"The truth is that a normal human brain, working correctly and normally, will far out-produce negative thoughts to positive thoughts on any given day. Our brains kept us alive by being anxious about saber-toothed tigers around every bend. They also kept us alive by analyzing, calculating, and keeping us in-step with the tribe at all times.
Now that our “tribe” is global, our poor anxious brains are constantly evaluating just how lousy we are..." - Katie Read
Can You Eliminate Anxiety?
by Katie Read, MFT
I got it again today. That, “Oh, lady, don’t tell me that,” look. I get it when I talk to anxious clients and tell them that their anxiety might never go away. Let’s just say that honesty doesn’t sell a lot of self-help books.
I quickly follow, though, with more of the truth—that there are proven, evidenced-based ways to still live a great life, even when anxiety shows up.
Clients aren’t thrilled to hear this. I completely understand. We want to hear that in just a few more weeks, this will go away forever. We want to hear a guarantee that the crippling panic won’t grip our chest again, and certainly not in a public place, or before a speech at work, or on a date. We want to hear that there is just something a little bit wrong with our personal brain, and that if we just work a little harder, just learn the perfect technique, this racing panicked feeling will all be a memory.
And if any therapist—anyone—had that fool-proof long-term solution, think of the wealth and fame!

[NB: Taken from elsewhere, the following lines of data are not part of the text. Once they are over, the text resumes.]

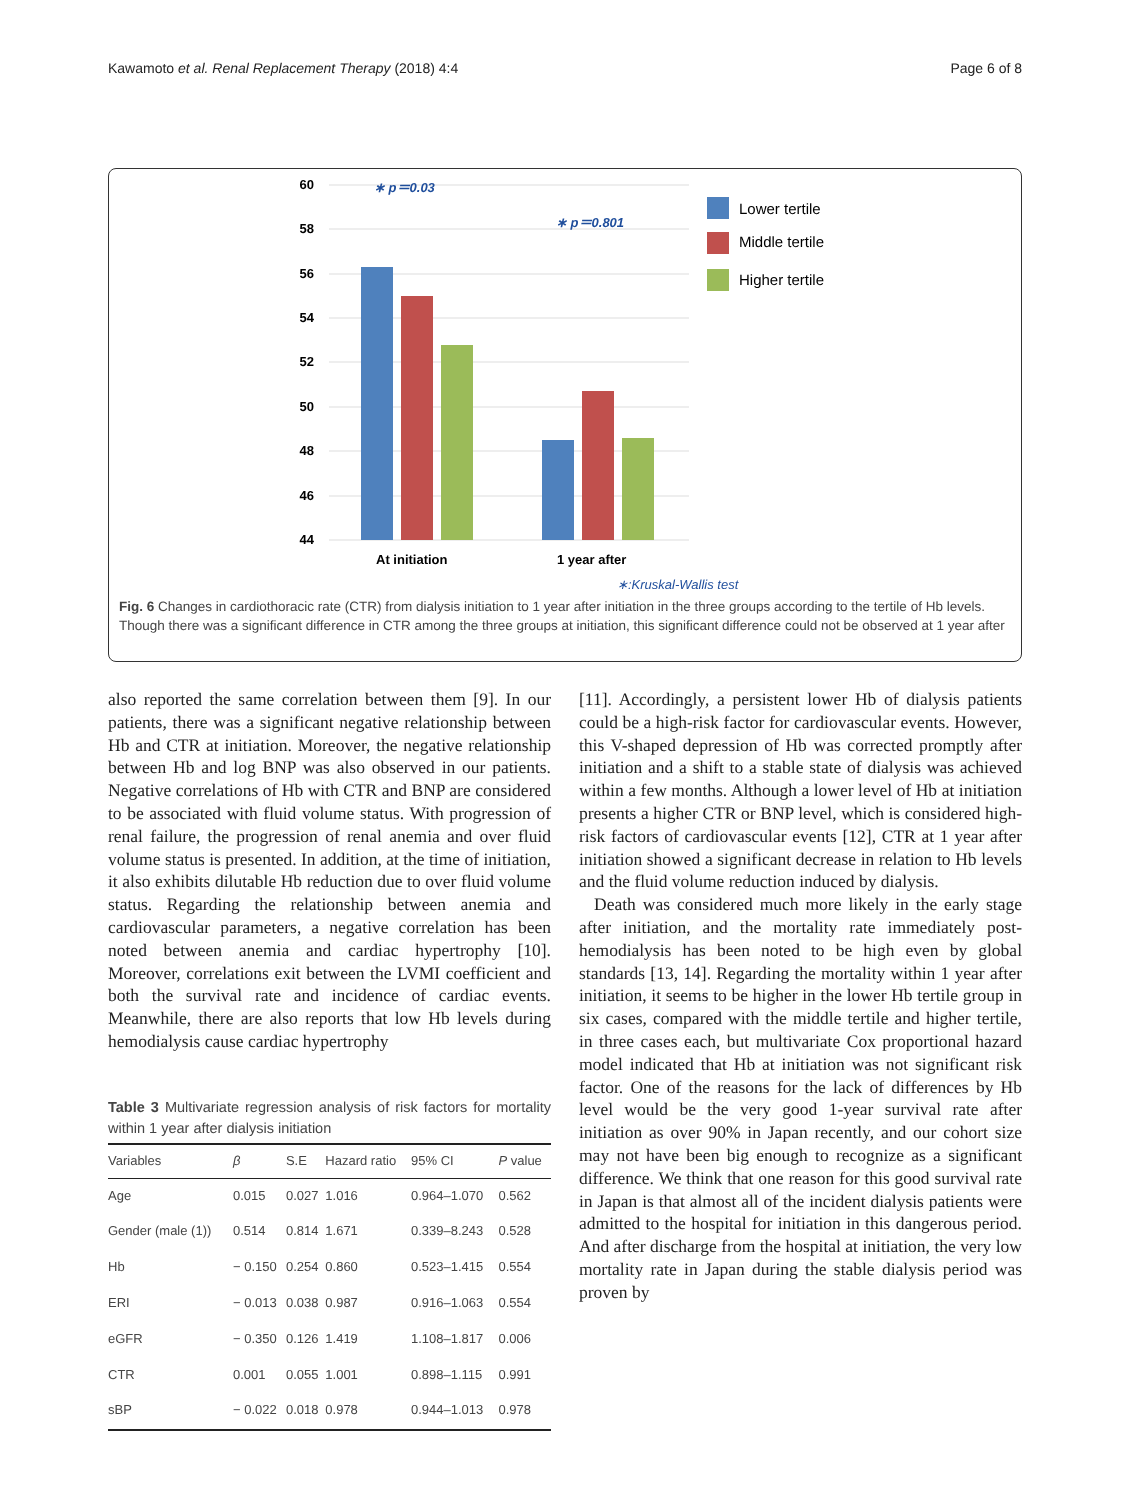Kawamoto et al. Renal Replacement Therapy (2018) 4:4 Page 6 of 8
60
58
56
54
52
50
48
46
44
At initiation
1 year after
∗ p＝0.03
∗ p＝0.801
Lower tertile
Middle tertile
Higher tertile
∗:Kruskal-Wallis test
Fig. 6 Changes in cardiothoracic rate (CTR) from dialysis initiation to 1 year after initiation in the three groups according to the tertile of Hb levels. Though there was a significant difference in CTR among the three groups at initiation, this significant difference could not be observed at 1 year after
also reported the same correlation between them [9]. In our patients, there was a significant negative relationship between Hb and CTR at initiation. Moreover, the negative relationship between Hb and log BNP was also observed in our patients. Negative correlations of Hb with CTR and BNP are considered to be associated with fluid volume status. With progression of renal failure, the progression of renal anemia and over fluid volume status is presented. In addition, at the time of initiation, it also exhibits dilutable Hb reduction due to over fluid volume status. Regarding the relationship between anemia and cardiovascular parameters, a negative correlation has been noted between anemia and cardiac hypertrophy [10]. Moreover, correlations exit between the LVMI coefficient and both the survival rate and incidence of cardiac events. Meanwhile, there are also reports that low Hb levels during hemodialysis cause cardiac hypertrophy
Table 3 Multivariate regression analysis of risk factors for mortality within 1 year after dialysis initiation
| Variables | β | S.E | Hazard ratio | 95% CI | P value |
| --- | --- | --- | --- | --- | --- |
| Age | 0.015 | 0.027 | 1.016 | 0.964–1.070 | 0.562 |
| Gender (male (1)) | 0.514 | 0.814 | 1.671 | 0.339–8.243 | 0.528 |
| Hb | − 0.150 | 0.254 | 0.860 | 0.523–1.415 | 0.554 |
| ERI | − 0.013 | 0.038 | 0.987 | 0.916–1.063 | 0.554 |
| eGFR | − 0.350 | 0.126 | 1.419 | 1.108–1.817 | 0.006 |
| CTR | 0.001 | 0.055 | 1.001 | 0.898–1.115 | 0.991 |
| sBP | − 0.022 | 0.018 | 0.978 | 0.944–1.013 | 0.978 |
[11]. Accordingly, a persistent lower Hb of dialysis patients could be a high-risk factor for cardiovascular events. However, this V-shaped depression of Hb was corrected promptly after initiation and a shift to a stable state of dialysis was achieved within a few months. Although a lower level of Hb at initiation presents a higher CTR or BNP level, which is considered high-risk factors of cardiovascular events [12], CTR at 1 year after initiation showed a significant decrease in relation to Hb levels and the fluid volume reduction induced by dialysis.
Death was considered much more likely in the early stage after initiation, and the mortality rate immediately post-hemodialysis has been noted to be high even by global standards [13, 14]. Regarding the mortality within 1 year after initiation, it seems to be higher in the lower Hb tertile group in six cases, compared with the middle tertile and higher tertile, in three cases each, but multivariate Cox proportional hazard model indicated that Hb at initiation was not significant risk factor. One of the reasons for the lack of differences by Hb level would be the very good 1-year survival rate after initiation as over 90% in Japan recently, and our cohort size may not have been big enough to recognize as a significant difference. We think that one reason for this good survival rate in Japan is that almost all of the incident dialysis patients were admitted to the hospital for initiation in this dangerous period. And after discharge from the hospital at initiation, the very low mortality rate in Japan during the stable dialysis period was proven by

But there is no “cure” for anxiety, and the idea that the cure for it is right around the bend is an idea built on fallacy.
- The fallacy is that you are broken.
- The fallacy is that you, your whole being, is a problem that must be solved.

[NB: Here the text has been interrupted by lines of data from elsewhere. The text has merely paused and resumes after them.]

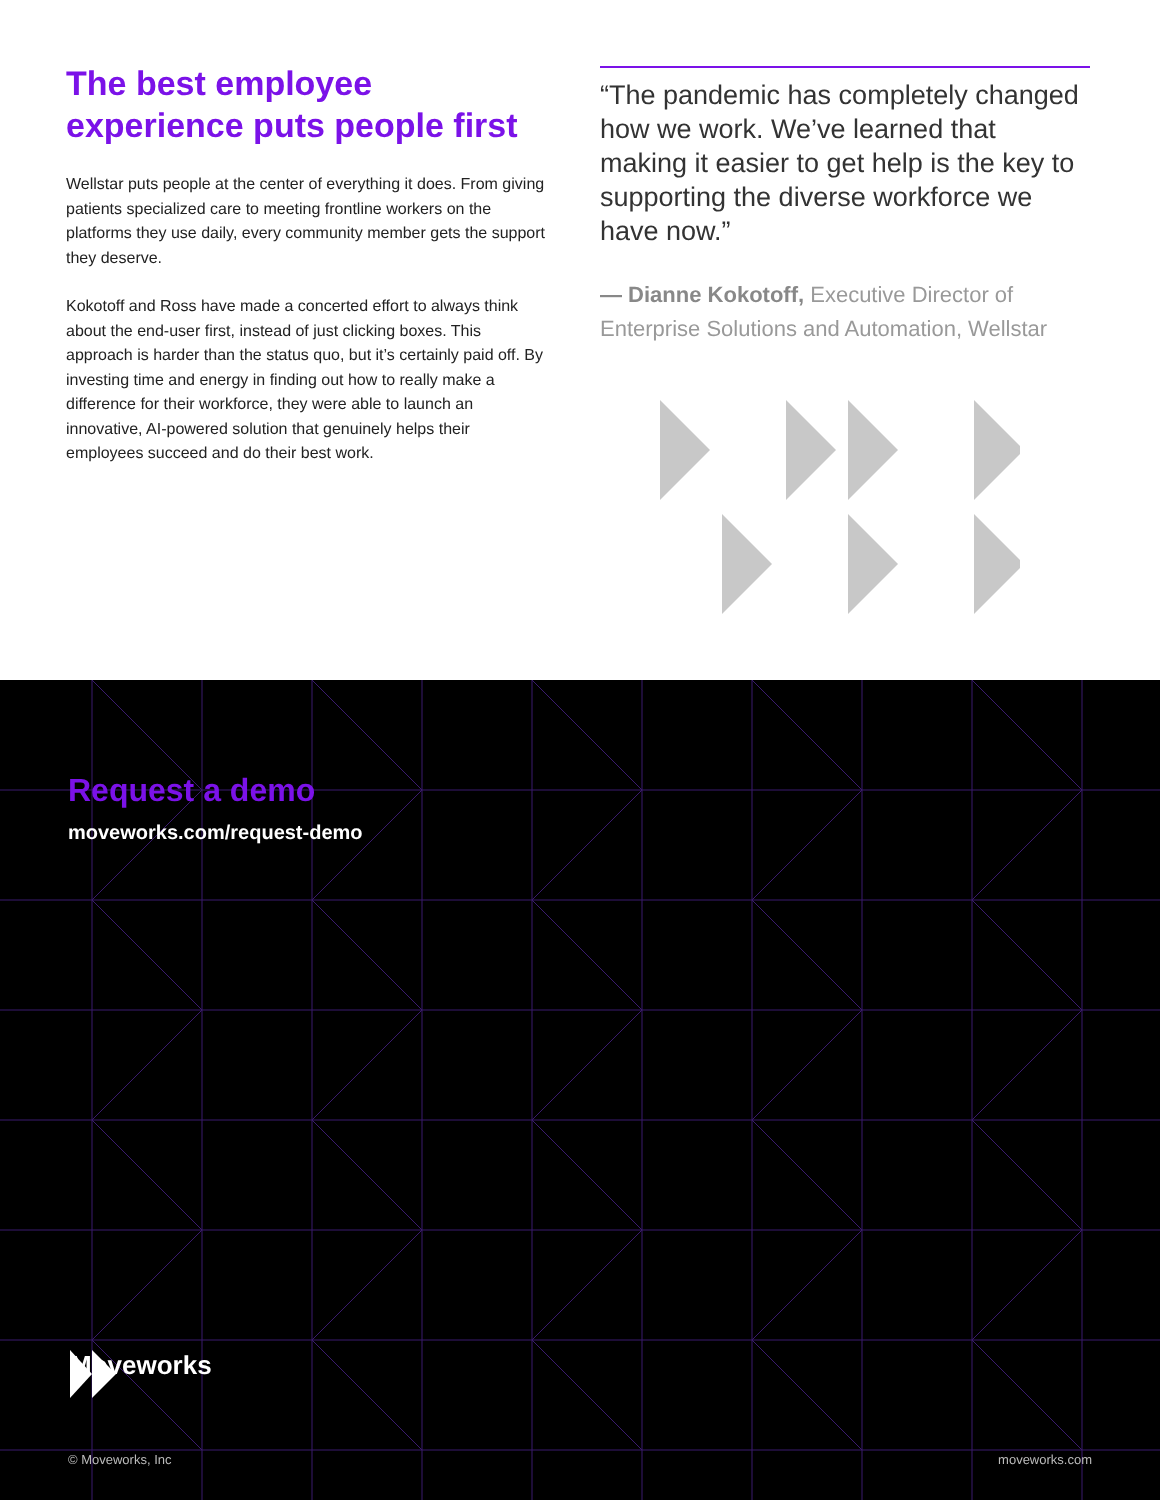The best employee experience puts people first
Wellstar puts people at the center of everything it does. From giving patients specialized care to meeting frontline workers on the platforms they use daily, every community member gets the support they deserve.
Kokotoff and Ross have made a concerted effort to always think about the end-user first, instead of just clicking boxes. This approach is harder than the status quo, but it’s certainly paid off. By investing time and energy in finding out how to really make a difference for their workforce, they were able to launch an innovative, AI-powered solution that genuinely helps their employees succeed and do their best work.
“The pandemic has completely changed how we work. We’ve learned that making it easier to get help is the key to supporting the diverse workforce we have now.”
— Dianne Kokotoff, Executive Director of Enterprise Solutions and Automation, Wellstar
Request a demo
moveworks.com/request-demo
Moveworks
© Moveworks, Inc moveworks.com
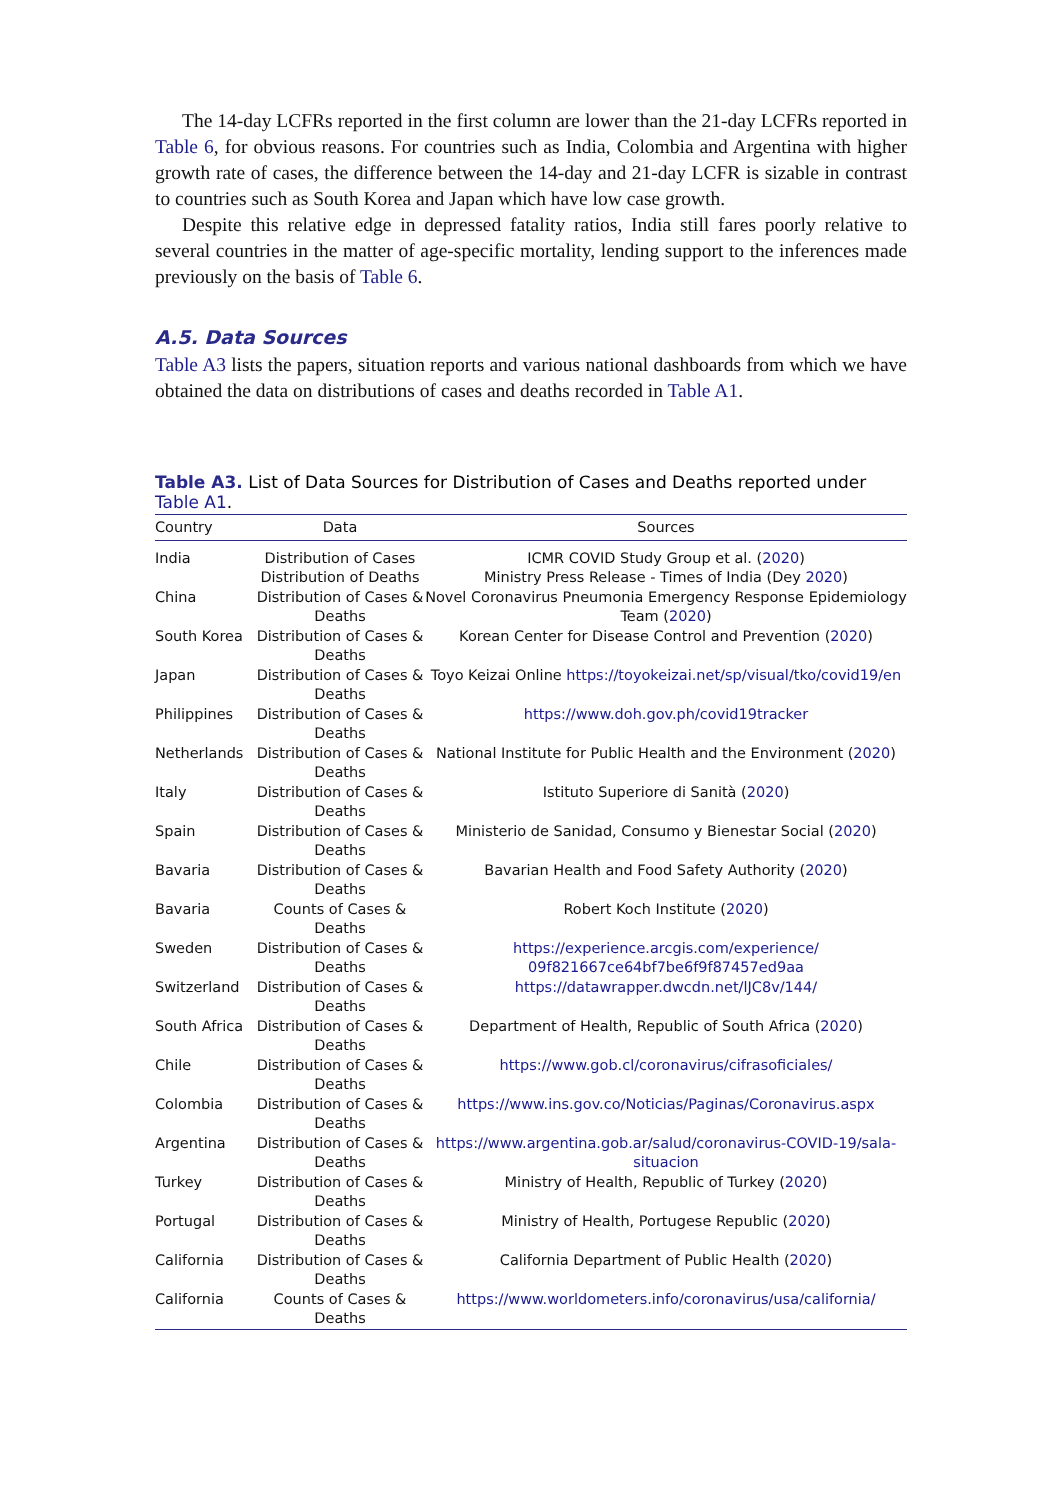The 14-day LCFRs reported in the first column are lower than the 21-day LCFRs reported in Table 6, for obvious reasons. For countries such as India, Colombia and Argentina with higher growth rate of cases, the difference between the 14-day and 21-day LCFR is sizable in contrast to countries such as South Korea and Japan which have low case growth.
Despite this relative edge in depressed fatality ratios, India still fares poorly relative to several countries in the matter of age-specific mortality, lending support to the inferences made previously on the basis of Table 6.
A.5. Data Sources
Table A3 lists the papers, situation reports and various national dashboards from which we have obtained the data on distributions of cases and deaths recorded in Table A1.
Table A3. List of Data Sources for Distribution of Cases and Deaths reported under Table A1.
| Country | Data | Sources |
| --- | --- | --- |
| India | Distribution of Cases Distribution of Deaths | ICMR COVID Study Group et al. ( 2020 ) Ministry Press Release - Times of India (Dey 2020 ) |
| China | Distribution of Cases & Deaths | Novel Coronavirus Pneumonia Emergency Response Epidemiology Team ( 2020 ) |
| South Korea | Distribution of Cases & Deaths | Korean Center for Disease Control and Prevention ( 2020 ) |
| Japan | Distribution of Cases & Deaths | Toyo Keizai Online https://toyokeizai.net/sp/visual/tko/covid19/en |
| Philippines | Distribution of Cases & Deaths | https://www.doh.gov.ph/covid19tracker |
| Netherlands | Distribution of Cases & Deaths | National Institute for Public Health and the Environment ( 2020 ) |
| Italy | Distribution of Cases & Deaths | Istituto Superiore di Sanità ( 2020 ) |
| Spain | Distribution of Cases & Deaths | Ministerio de Sanidad, Consumo y Bienestar Social ( 2020 ) |
| Bavaria | Distribution of Cases & Deaths | Bavarian Health and Food Safety Authority ( 2020 ) |
| Bavaria | Counts of Cases & Deaths | Robert Koch Institute ( 2020 ) |
| Sweden | Distribution of Cases & Deaths | https://experience.arcgis.com/experience/ 09f821667ce64bf7be6f9f87457ed9aa |
| Switzerland | Distribution of Cases & Deaths | https://datawrapper.dwcdn.net/lJC8v/144/ |
| South Africa | Distribution of Cases & Deaths | Department of Health, Republic of South Africa ( 2020 ) |
| Chile | Distribution of Cases & Deaths | https://www.gob.cl/coronavirus/cifrasoficiales/ |
| Colombia | Distribution of Cases & Deaths | https://www.ins.gov.co/Noticias/Paginas/Coronavirus.aspx |
| Argentina | Distribution of Cases & Deaths | https://www.argentina.gob.ar/salud/coronavirus-COVID-19/sala-situacion |
| Turkey | Distribution of Cases & Deaths | Ministry of Health, Republic of Turkey ( 2020 ) |
| Portugal | Distribution of Cases & Deaths | Ministry of Health, Portugese Republic ( 2020 ) |
| California | Distribution of Cases & Deaths | California Department of Public Health ( 2020 ) |
| California | Counts of Cases & Deaths | https://www.worldometers.info/coronavirus/usa/california/ |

- The fallacy is that you are unique in your struggle, and it’s happening to you because you’re doing something wrong, or not trying hard enough.
Fallacy, fallacy, fallacy.
So what’s the truth, according to our most current science? The truth is that a normal human brain, working correctly and normally, will far out-produce negative thoughts to positive thoughts on any given day.
Our brains kept us alive by being anxious about saber-toothed tigers around every bend. They also kept us alive by analyzing, calculating, and keeping us in-step with the tribe at all times.
Now that our “tribe” is global, our poor anxious brains are constantly evaluating just how lousy we are compared to all the smarter, sexier, richer, and more powerful. And our anxiety churns on.
So if we can’t get rid of our anxiety, what do we do with it? Well, according to the research field supporting Acceptance and Commitment Therapy (ACT), we do a few counter-intuitive but powerful things.
- Accept. Accept that you are a person who sometimes has anxiety. Accept that you are not a problem to be solved, and trying to eliminate part of yourself implies that you are.
- Defuse. When anxious thoughts arise, an ACT therapist can teach you skills to make more space so they no longer control you, compel you, or start you spinning off.
- Expand. Instead of shutting down when anxious sensations shoot up, you can learn to breathe right into the middle of them, expand around them, and ride them out. With practice, this tool will increase your confidence in your ability to manage stressful situations.
- Direct. With these tools in your belt, you can finally begin to realize and live by your deepest values. You can recognize that anxiety does not have to prevent you from doing the most important things, or being the person you most want to be. Your deepest self is the driver: not that over-working mind of yours.